Em meio à tensão que envolve o julgamento do suposto plano de golpe após as eleições de 2022, a defesa do general Augusto Heleno, ex-ministro do GSI (Gabinete de Segurança Institucional), se esforça para mostrar aos ministros do STF que o réu estava afastado das articulações políticas mais controversas do governo Bolsonaro. Nesta quarta-feira (3), em sustentação oral, o advogado Matheus Milanez apresentou reportagens e documentos que, segundo ele, comprovam o distanciamento de Heleno em relação ao ex-presidente, especialmente após a aproximação de Bolsonaro com o Centrão na segunda metade do mandato.

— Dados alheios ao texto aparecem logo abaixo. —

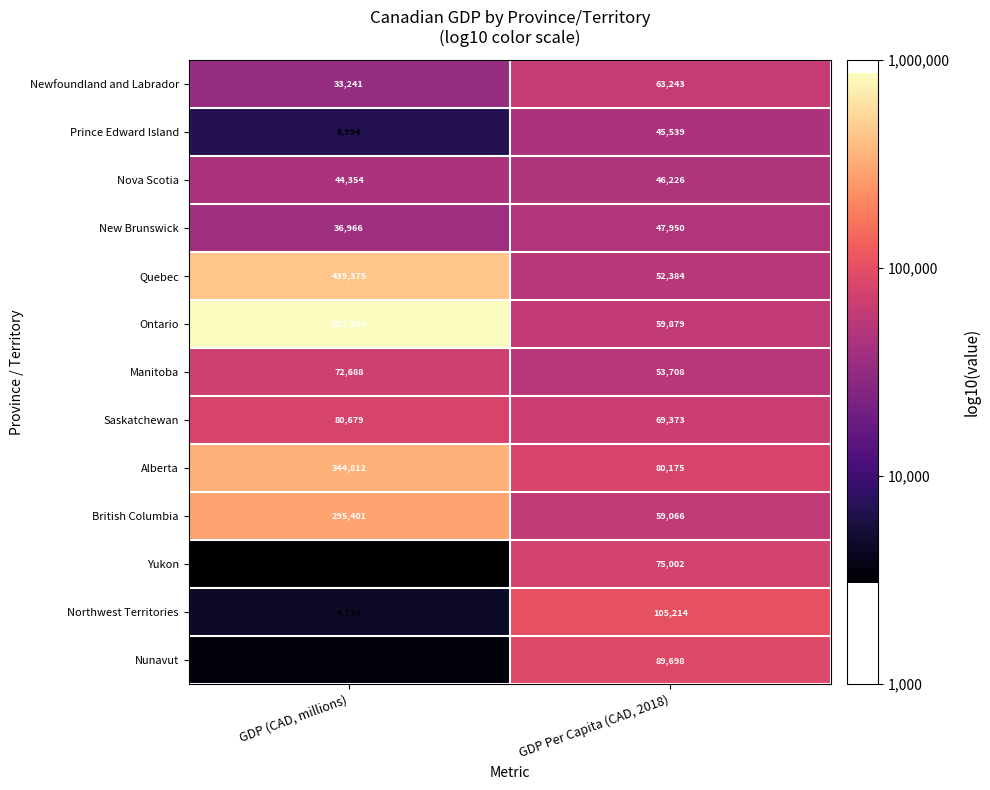

True or false: Saskatchewan has a value of 36668 at GDP Per Capita (CAD, 2018).

False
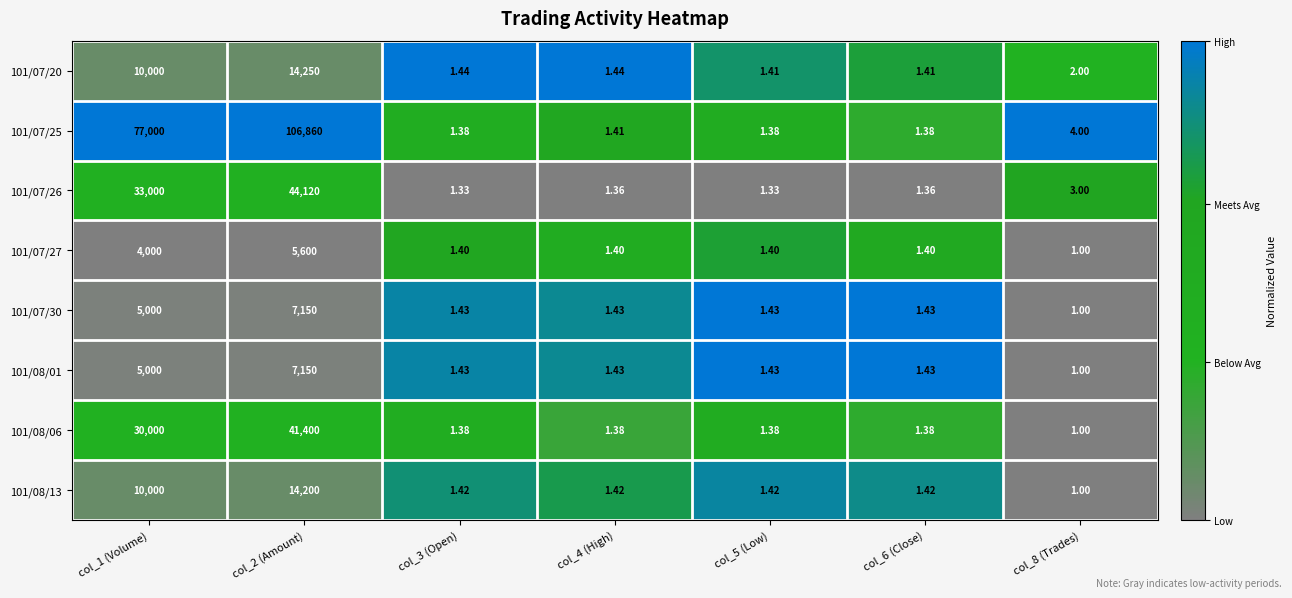

Is the value of 101/07/27 at col_5 (Low) greater than the value of 101/08/13 at col_8 (Trades)?

Yes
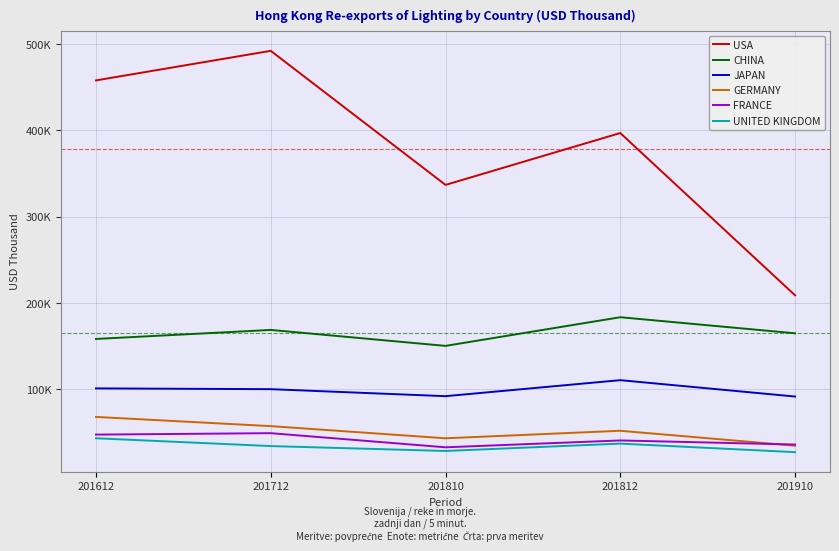

Reading left to right, extract all data points from this chart.

USA: 458011.3	492261.8	336974.3	397059.5	209075.7
CHINA: 158503.6	168963.4	150472.7	183673.4	165066.0
JAPAN: 101243.6	100333.9	92218.4	110763.3	91807.9
GERMANY: 68176.9	57521.4	43436.3	52138.9	34856.4
FRANCE: 47698.5	49361.3	32993.0	40934.0	36194.6
UNITED KINGDOM: 43464.5	34412.4	28744.2	37263.6	27369.6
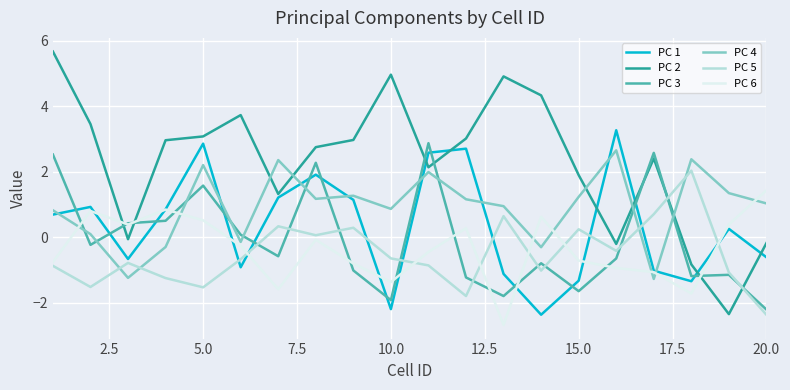

Which series has the widest spread of values?

PC 2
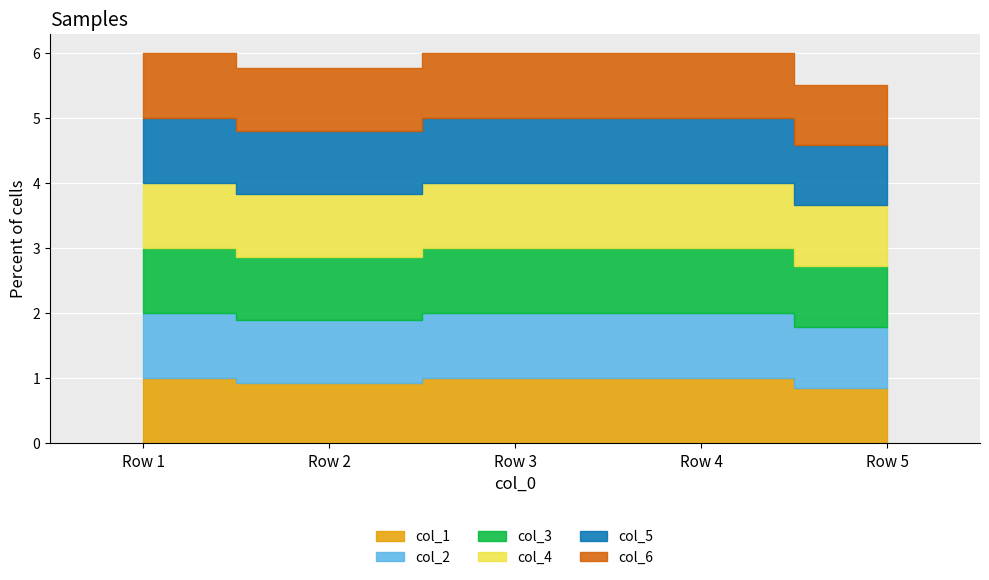

The value of col_3 at Row 4 is 1.3. True or false?

False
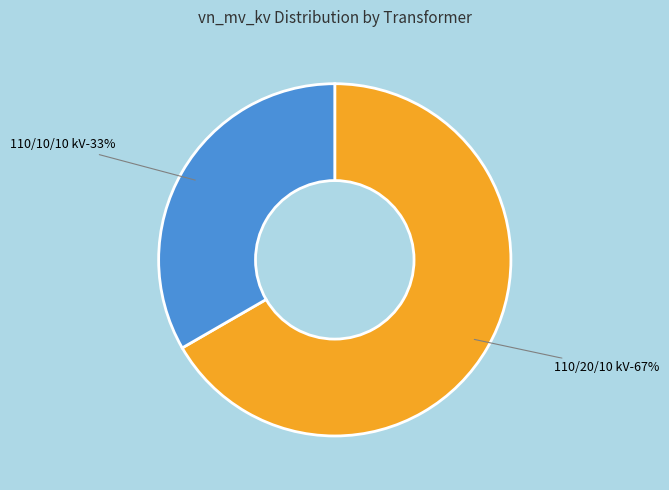

Combined, do 63/25/38 MVA 110/10/10 kV and 63/25/38 MVA 110/20/10 kV account for over 50%?

Yes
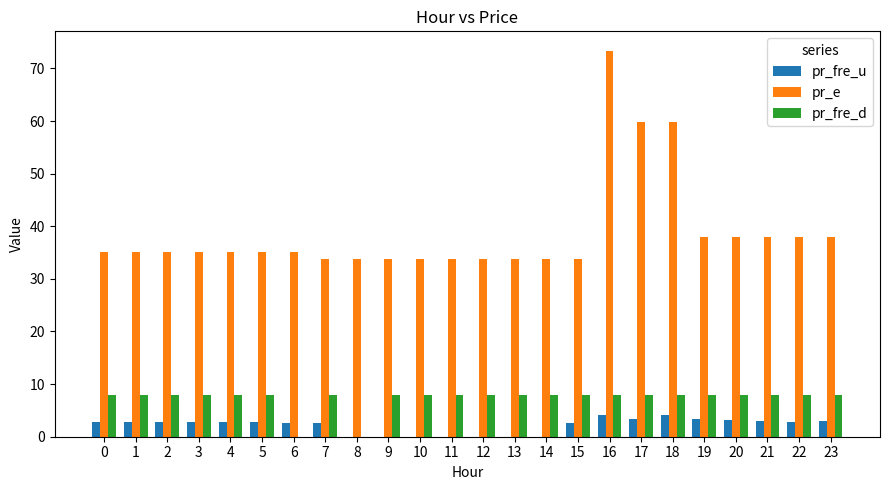

What is the maximum value shown in the chart?

73.4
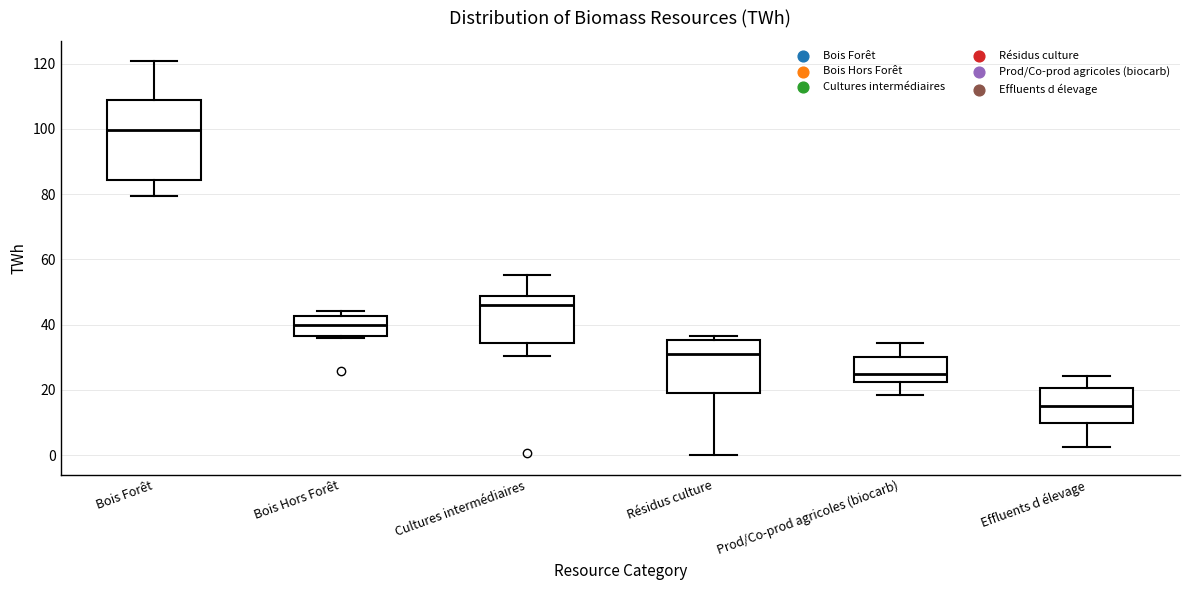

Where is the lower edge of the box for Effluents d élevage on the y-axis? The values are not printed on the chart, so give them approximately, as read against the axis.

10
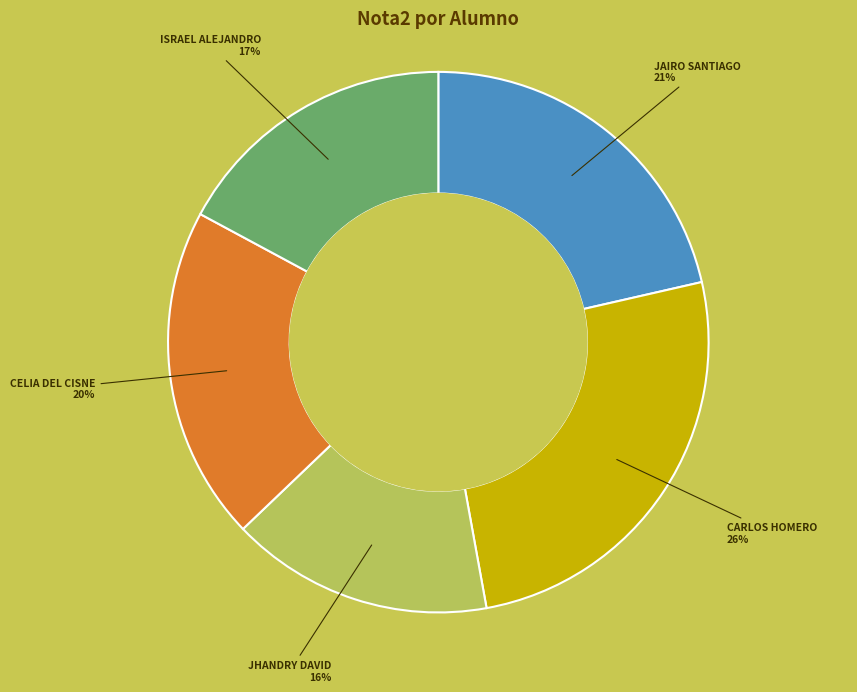

Between JAIRO SANTIAGO and CARLOS HOMERO, which is larger?

CARLOS HOMERO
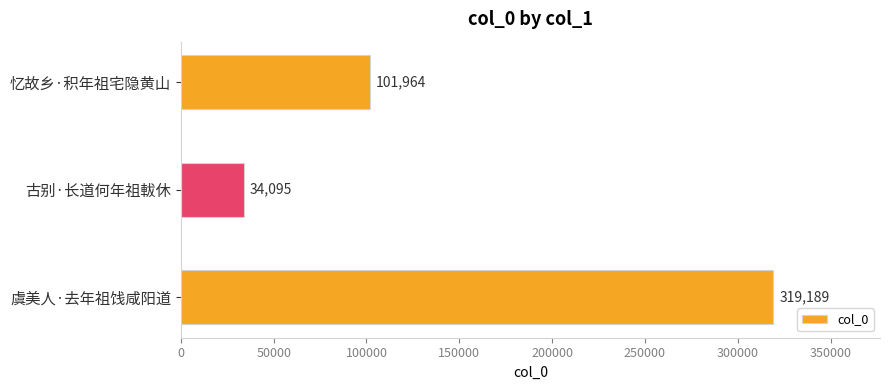

What is the difference between the maximum and minimum values?

285094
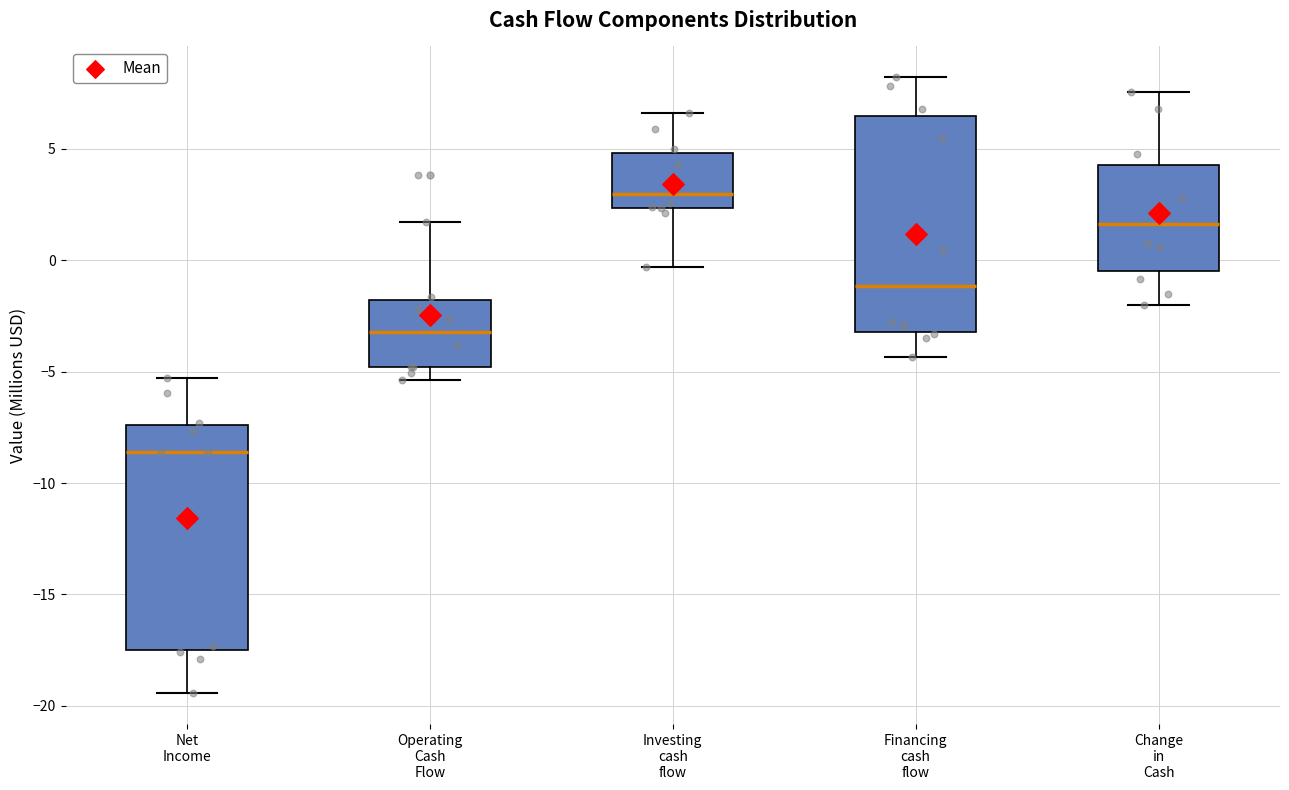

Reading left to right, transcribe this box plot: for each box, give where its median line is, the range the box spans, and where its two whiskers end, as read against the y-axis. The values are not printed on the chart, so give them approximately, as read against the axis.

Net Income: median -8.5, box -17.5 to -7.5, whiskers -19.5 to -5.5
Operating Cash Flow: median -3.0, box -5.0 to -2.0, whiskers -5.5 to 1.5
Investing cash flow: median 3.0, box 2.5 to 5.0, whiskers -0.5 to 6.5
Financing cash flow: median -1.0, box -3.0 to 6.5, whiskers -4.5 to 8.0
Change in Cash: median 1.5, box -0.5 to 4.5, whiskers -2.0 to 7.5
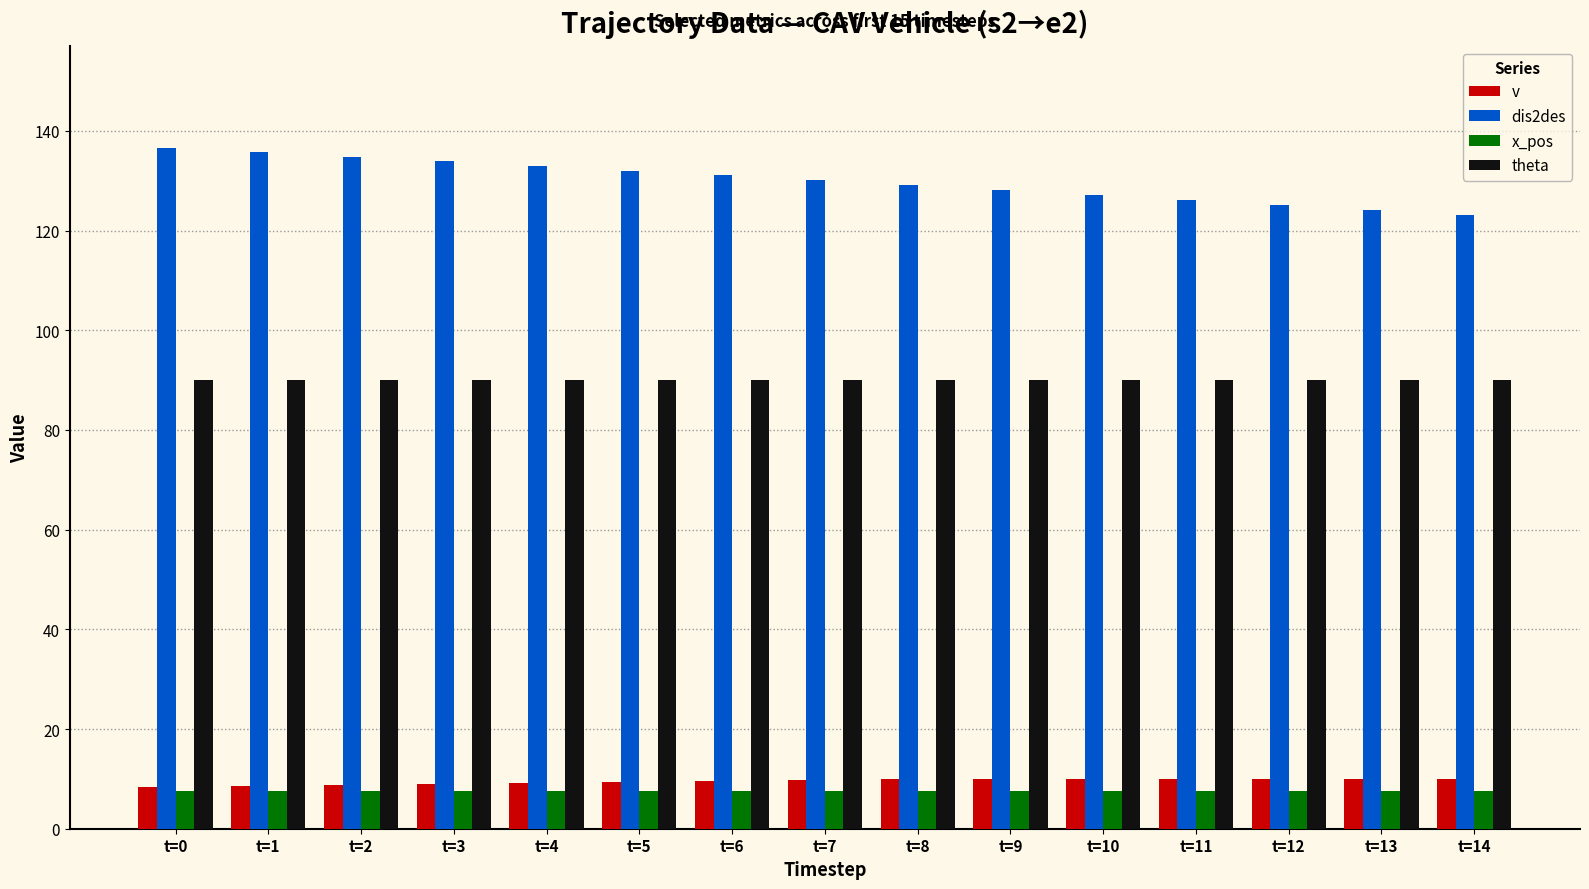

What is the spread (max minus min) of values at t=11?

118.6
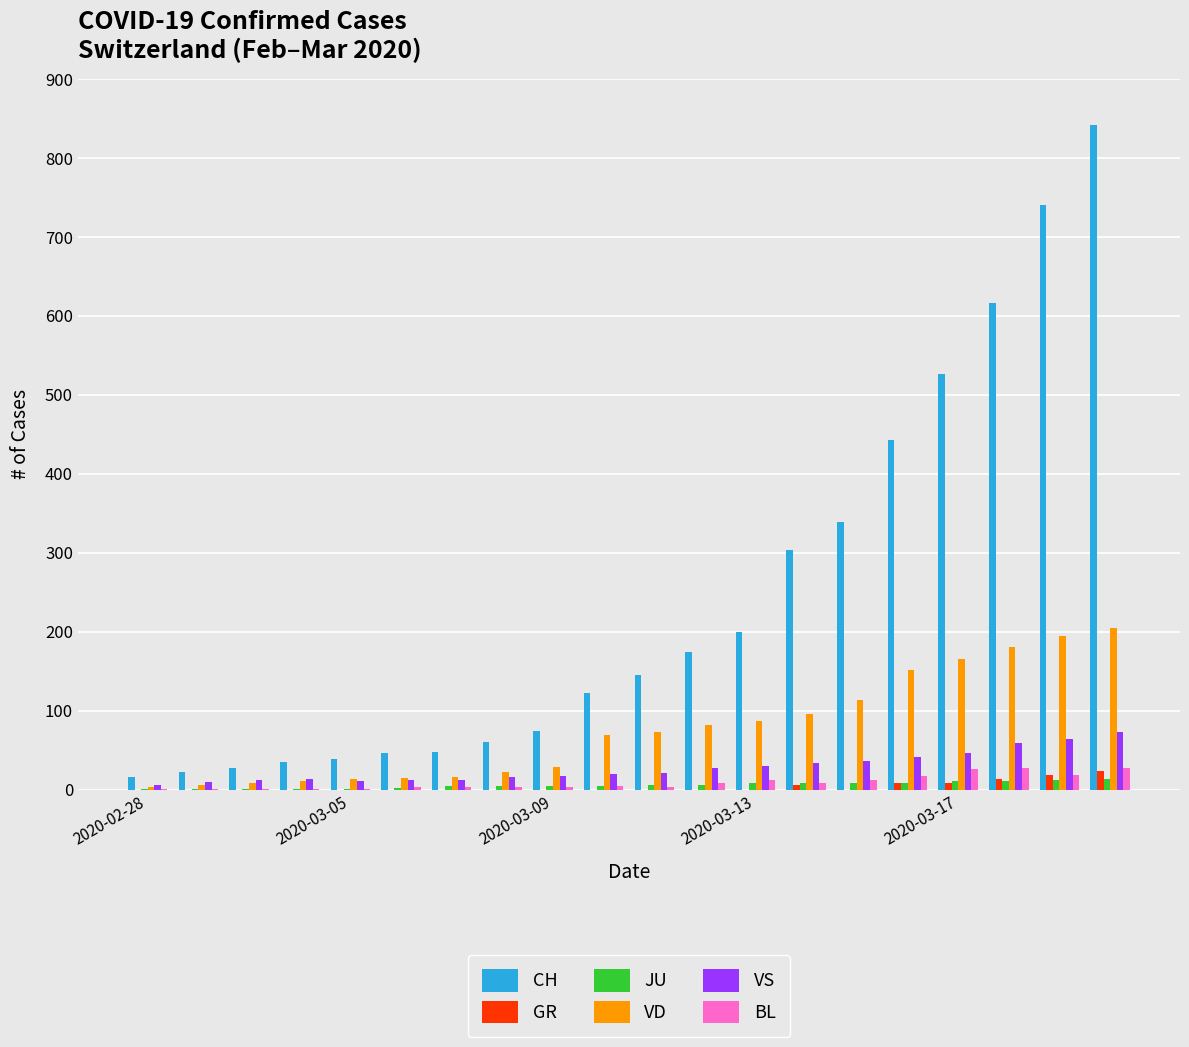

Which series has the largest total across all categories?

CH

Defesa minimiza agenda e uso da Abin
Milanez também argumentou que a caderneta do general, utilizada como prova pela investigação, não indicava planos golpistas, mas funcionava como “suporte da memória” de ações do governo. O advogado criticou o uso dos documentos, alegando que as informações apresentadas pela Polícia Federal estavam desconexas e não provavam qualquer intenção de golpe.
Em relação à Abin, Heleno foi defendido como alguém que não teria utilizado a agência para fins ilegais. Milanez destacou a fala de um funcionário da instituição com mais de 30 anos de carreira, que afirmou que a agência desenvolvia trabalhos conjuntos com o Tribunal Superior Eleitoral e tribunais regionais desde 2014, reforçando que supostas infiltrações ou ações paralelas eram inviáveis tecnicamente.
Contexto do julgamento
O julgamento do núcleo crucial do plano de golpe envolve oito réus, incluindo o ex-presidente Jair Bolsonaro, o ex-ajudante de ordens Mauro Cid e os ex-ministros da Defesa Paulo Sérgio Nogueira e Walter Braga Netto. Todos respondem por cinco crimes: organização criminosa armada, tentativa de abolição violenta do Estado Democrático de Direito, golpe de Estado, dano qualificado pela violência e ameaça grave, e deterioração de patrimônio tombado.
Cada defesa tem uma hora para se manifestar, e os ministros devem estender os votos para a próxima semana, mantendo a atenção de toda a sociedade sobre o desfecho do caso. A sustentação de Heleno antecede a de Bolsonaro, que acompanha o julgamento de casa.
Reflexão sobre a importância do caso
Mais do que uma disputa judicial, o julgamento expõe a fragilidade e a força da democracia brasileira. Cada palavra, cada documento apresentado reflete sobre a responsabilidade de agentes públicos e a vigilância que a sociedade precisa exercer para que o Estado de Direito seja preservado. O desenrolar do caso Heleno mostra que, mesmo em meio a pressões políticas e narrativas complexas, a Justiça tem papel central na defesa da verdade e na proteção da cidadania.